WHAT YOU WILL DO> Among the records, which lines include "values"? List them.

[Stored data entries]
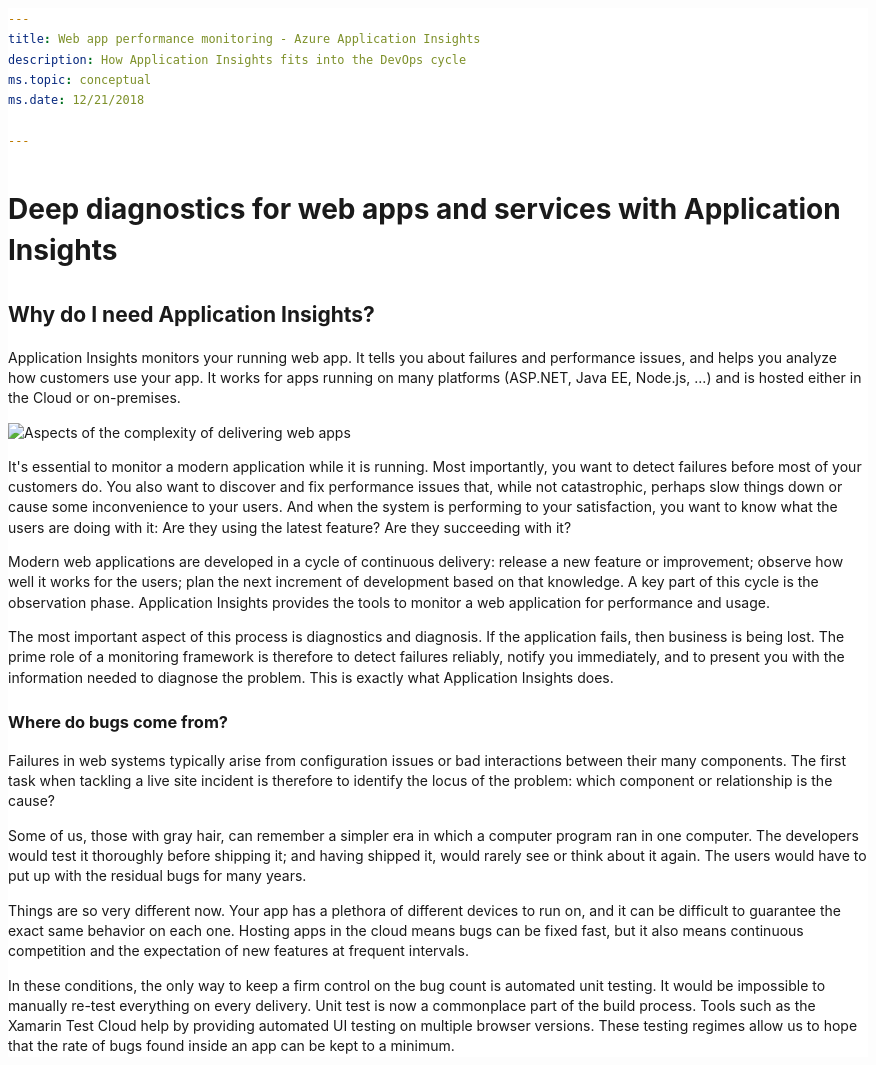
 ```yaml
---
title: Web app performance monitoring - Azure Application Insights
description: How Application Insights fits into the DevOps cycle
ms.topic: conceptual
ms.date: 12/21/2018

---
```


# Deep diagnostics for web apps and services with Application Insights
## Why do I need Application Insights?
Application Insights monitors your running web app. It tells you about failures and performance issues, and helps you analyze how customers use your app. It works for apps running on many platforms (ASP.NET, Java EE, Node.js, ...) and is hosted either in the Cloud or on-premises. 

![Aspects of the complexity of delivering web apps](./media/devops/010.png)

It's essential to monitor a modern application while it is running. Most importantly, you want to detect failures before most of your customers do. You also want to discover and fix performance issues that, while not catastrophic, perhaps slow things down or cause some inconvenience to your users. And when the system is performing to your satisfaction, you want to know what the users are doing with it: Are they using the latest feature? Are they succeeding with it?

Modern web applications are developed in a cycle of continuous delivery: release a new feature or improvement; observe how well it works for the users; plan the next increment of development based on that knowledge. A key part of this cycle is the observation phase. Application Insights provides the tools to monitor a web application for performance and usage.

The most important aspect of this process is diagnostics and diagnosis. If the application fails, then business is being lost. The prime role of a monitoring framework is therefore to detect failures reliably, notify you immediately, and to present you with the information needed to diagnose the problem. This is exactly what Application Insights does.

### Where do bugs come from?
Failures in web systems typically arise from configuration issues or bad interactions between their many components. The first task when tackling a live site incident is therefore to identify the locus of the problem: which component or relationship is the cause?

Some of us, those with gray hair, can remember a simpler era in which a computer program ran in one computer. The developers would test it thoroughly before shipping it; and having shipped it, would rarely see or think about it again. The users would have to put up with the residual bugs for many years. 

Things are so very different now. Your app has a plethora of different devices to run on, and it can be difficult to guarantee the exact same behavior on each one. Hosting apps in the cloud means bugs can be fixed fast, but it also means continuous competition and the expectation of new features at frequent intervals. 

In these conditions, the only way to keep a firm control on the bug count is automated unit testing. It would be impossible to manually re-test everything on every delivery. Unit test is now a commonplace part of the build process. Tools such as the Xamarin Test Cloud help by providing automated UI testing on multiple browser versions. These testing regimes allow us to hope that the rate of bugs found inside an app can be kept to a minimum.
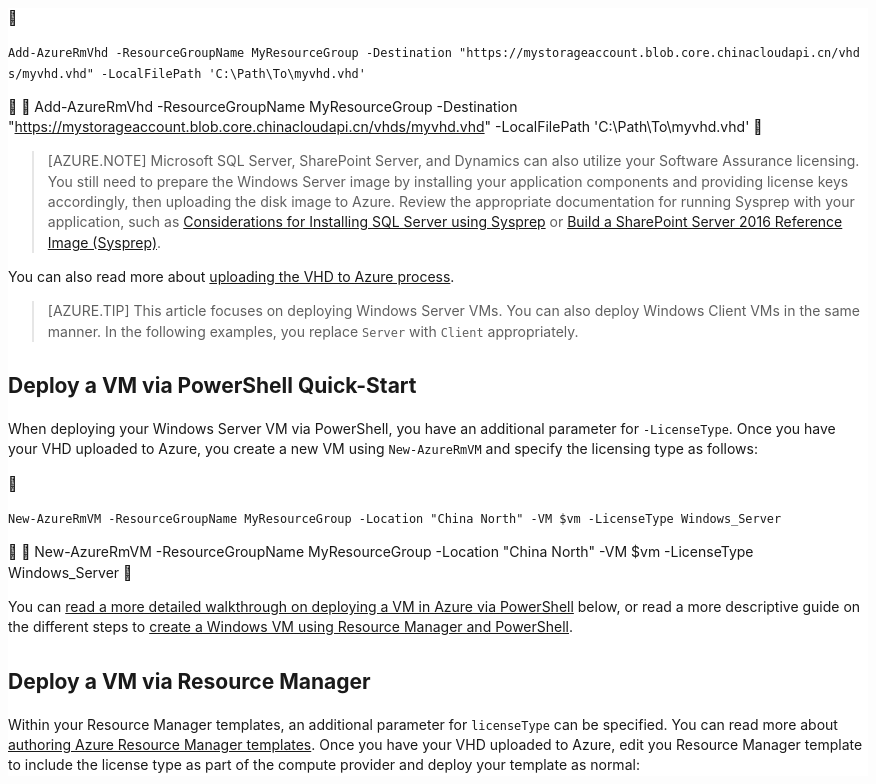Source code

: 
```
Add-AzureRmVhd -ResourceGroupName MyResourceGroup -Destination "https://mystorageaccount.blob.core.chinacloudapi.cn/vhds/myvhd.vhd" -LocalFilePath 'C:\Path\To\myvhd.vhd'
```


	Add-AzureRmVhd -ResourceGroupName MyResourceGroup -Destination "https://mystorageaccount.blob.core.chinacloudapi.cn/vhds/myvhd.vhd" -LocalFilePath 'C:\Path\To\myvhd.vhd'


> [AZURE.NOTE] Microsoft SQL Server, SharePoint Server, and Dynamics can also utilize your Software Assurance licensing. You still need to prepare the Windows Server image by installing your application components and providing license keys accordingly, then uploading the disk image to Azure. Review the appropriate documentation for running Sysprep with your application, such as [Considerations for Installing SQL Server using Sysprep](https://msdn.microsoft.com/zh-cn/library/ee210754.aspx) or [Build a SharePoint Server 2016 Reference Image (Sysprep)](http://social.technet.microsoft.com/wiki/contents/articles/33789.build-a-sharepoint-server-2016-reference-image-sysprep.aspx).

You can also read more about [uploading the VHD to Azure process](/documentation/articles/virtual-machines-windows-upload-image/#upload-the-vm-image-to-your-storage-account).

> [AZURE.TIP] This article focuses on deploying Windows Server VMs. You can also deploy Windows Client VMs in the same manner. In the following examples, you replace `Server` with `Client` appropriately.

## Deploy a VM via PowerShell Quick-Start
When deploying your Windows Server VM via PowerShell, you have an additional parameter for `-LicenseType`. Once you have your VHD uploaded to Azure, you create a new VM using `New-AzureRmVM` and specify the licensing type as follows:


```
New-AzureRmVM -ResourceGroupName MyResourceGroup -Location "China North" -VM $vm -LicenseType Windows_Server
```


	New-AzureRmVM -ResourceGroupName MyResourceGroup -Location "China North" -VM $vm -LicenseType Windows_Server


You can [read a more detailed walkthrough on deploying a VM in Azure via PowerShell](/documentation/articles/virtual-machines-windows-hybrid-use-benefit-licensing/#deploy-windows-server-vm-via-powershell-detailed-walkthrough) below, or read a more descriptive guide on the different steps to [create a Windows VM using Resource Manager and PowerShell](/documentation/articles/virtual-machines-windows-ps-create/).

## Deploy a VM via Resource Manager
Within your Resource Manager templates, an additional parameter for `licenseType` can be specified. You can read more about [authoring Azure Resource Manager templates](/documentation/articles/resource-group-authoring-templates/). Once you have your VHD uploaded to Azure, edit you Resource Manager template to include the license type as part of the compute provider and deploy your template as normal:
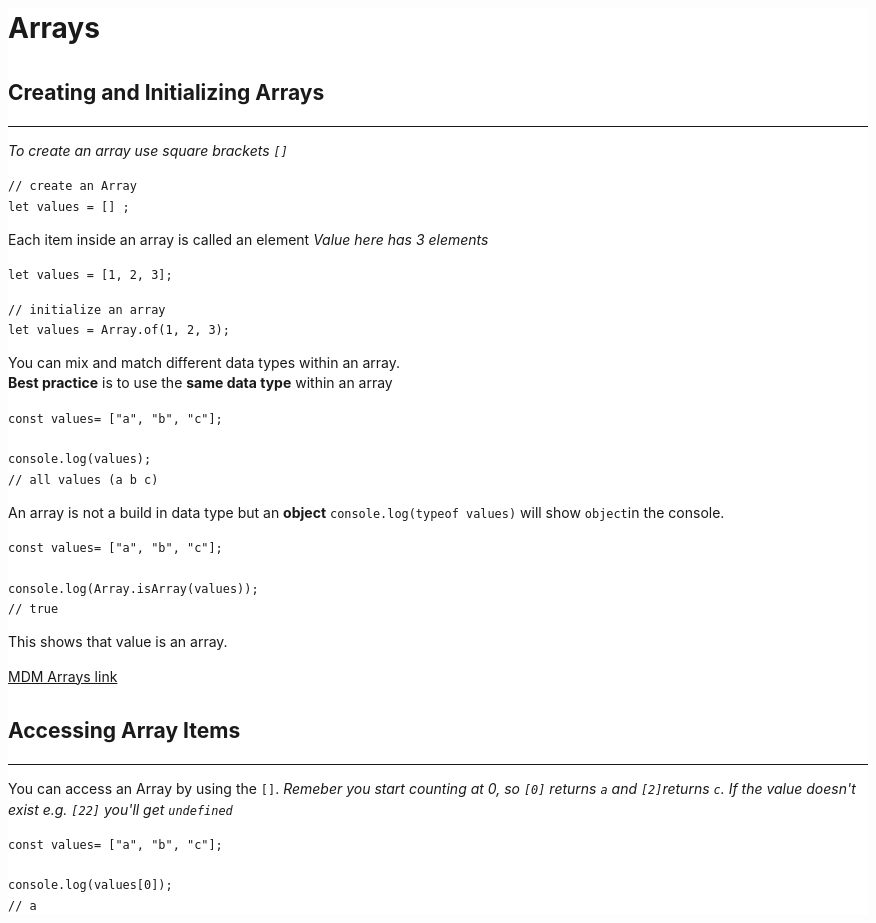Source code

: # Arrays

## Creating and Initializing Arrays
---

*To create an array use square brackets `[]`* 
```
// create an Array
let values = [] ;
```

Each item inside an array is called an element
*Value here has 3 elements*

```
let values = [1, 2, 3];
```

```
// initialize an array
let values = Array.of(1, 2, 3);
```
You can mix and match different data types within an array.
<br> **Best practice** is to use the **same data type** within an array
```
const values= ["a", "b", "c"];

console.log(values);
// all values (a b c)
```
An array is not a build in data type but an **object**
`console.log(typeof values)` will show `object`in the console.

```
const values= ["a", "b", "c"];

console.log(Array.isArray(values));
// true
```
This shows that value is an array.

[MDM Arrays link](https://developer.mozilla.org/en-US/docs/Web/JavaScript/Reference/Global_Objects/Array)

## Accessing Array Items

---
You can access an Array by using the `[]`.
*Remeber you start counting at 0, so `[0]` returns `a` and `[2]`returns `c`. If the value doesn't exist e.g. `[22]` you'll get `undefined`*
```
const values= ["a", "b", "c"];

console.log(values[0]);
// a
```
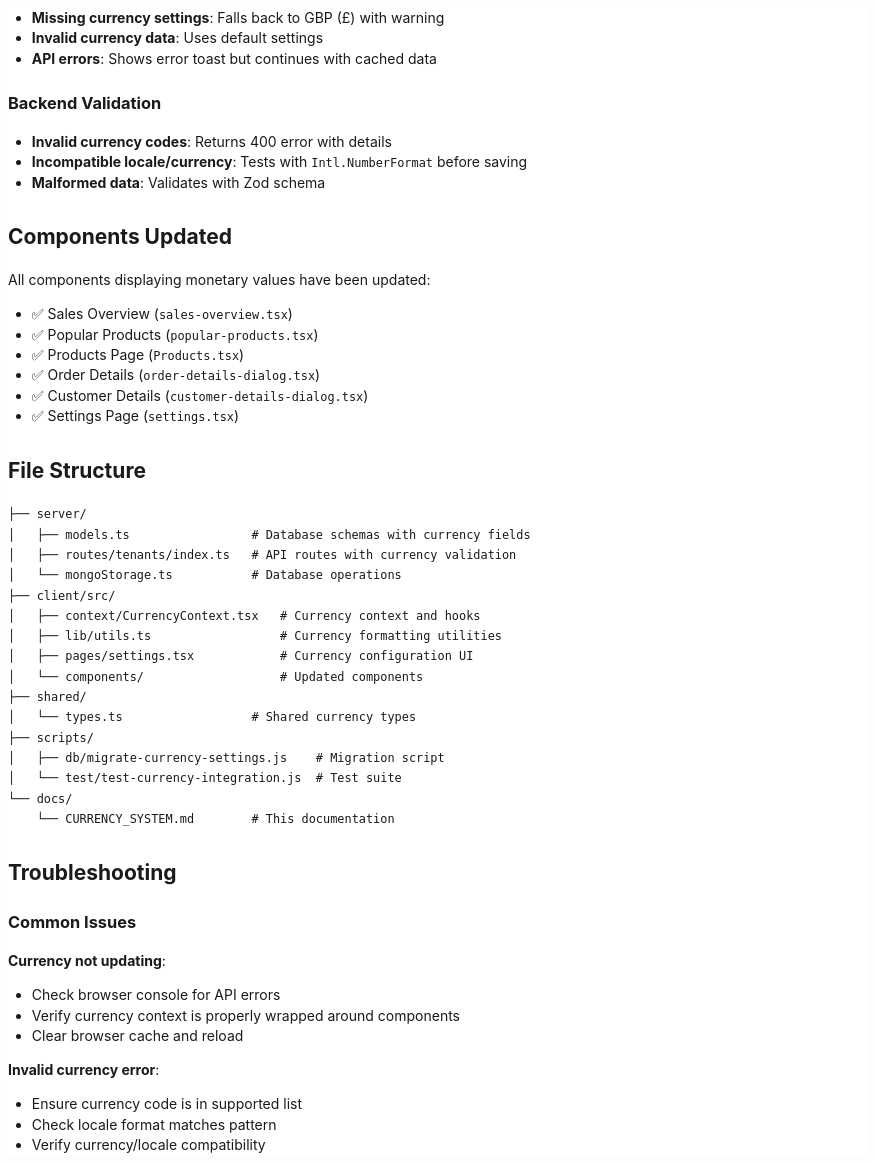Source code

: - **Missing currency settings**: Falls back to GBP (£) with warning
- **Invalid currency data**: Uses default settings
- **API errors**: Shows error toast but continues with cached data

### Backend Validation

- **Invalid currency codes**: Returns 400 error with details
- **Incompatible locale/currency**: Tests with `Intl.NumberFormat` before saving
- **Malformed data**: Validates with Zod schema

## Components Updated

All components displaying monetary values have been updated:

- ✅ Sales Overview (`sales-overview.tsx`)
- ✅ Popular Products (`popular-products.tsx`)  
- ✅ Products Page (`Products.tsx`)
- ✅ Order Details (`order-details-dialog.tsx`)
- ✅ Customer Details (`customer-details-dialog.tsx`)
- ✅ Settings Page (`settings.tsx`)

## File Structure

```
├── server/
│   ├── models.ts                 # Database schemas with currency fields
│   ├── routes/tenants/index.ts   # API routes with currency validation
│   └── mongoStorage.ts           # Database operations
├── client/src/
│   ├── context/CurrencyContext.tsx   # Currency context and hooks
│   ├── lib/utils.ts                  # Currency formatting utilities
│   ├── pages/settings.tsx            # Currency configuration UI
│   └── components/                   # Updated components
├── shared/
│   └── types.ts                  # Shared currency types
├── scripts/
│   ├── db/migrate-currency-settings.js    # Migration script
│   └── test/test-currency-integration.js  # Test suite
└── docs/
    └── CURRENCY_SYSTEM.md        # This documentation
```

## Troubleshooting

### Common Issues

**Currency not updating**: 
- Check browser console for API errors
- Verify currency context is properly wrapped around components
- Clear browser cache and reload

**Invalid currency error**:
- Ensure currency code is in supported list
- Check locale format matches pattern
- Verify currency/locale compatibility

TASK RESPONSE>
let values = [] ;
let values = [1, 2, 3];
let values = Array.of(1, 2, 3);
const values= ["a", "b", "c"];
console.log(values);
// all values (a b c)
`console.log(typeof values)` will show `object`in the console.
const values= ["a", "b", "c"];
console.log(Array.isArray(values));
const values= ["a", "b", "c"];
console.log(values[0]);
All components displaying monetary values have been updated:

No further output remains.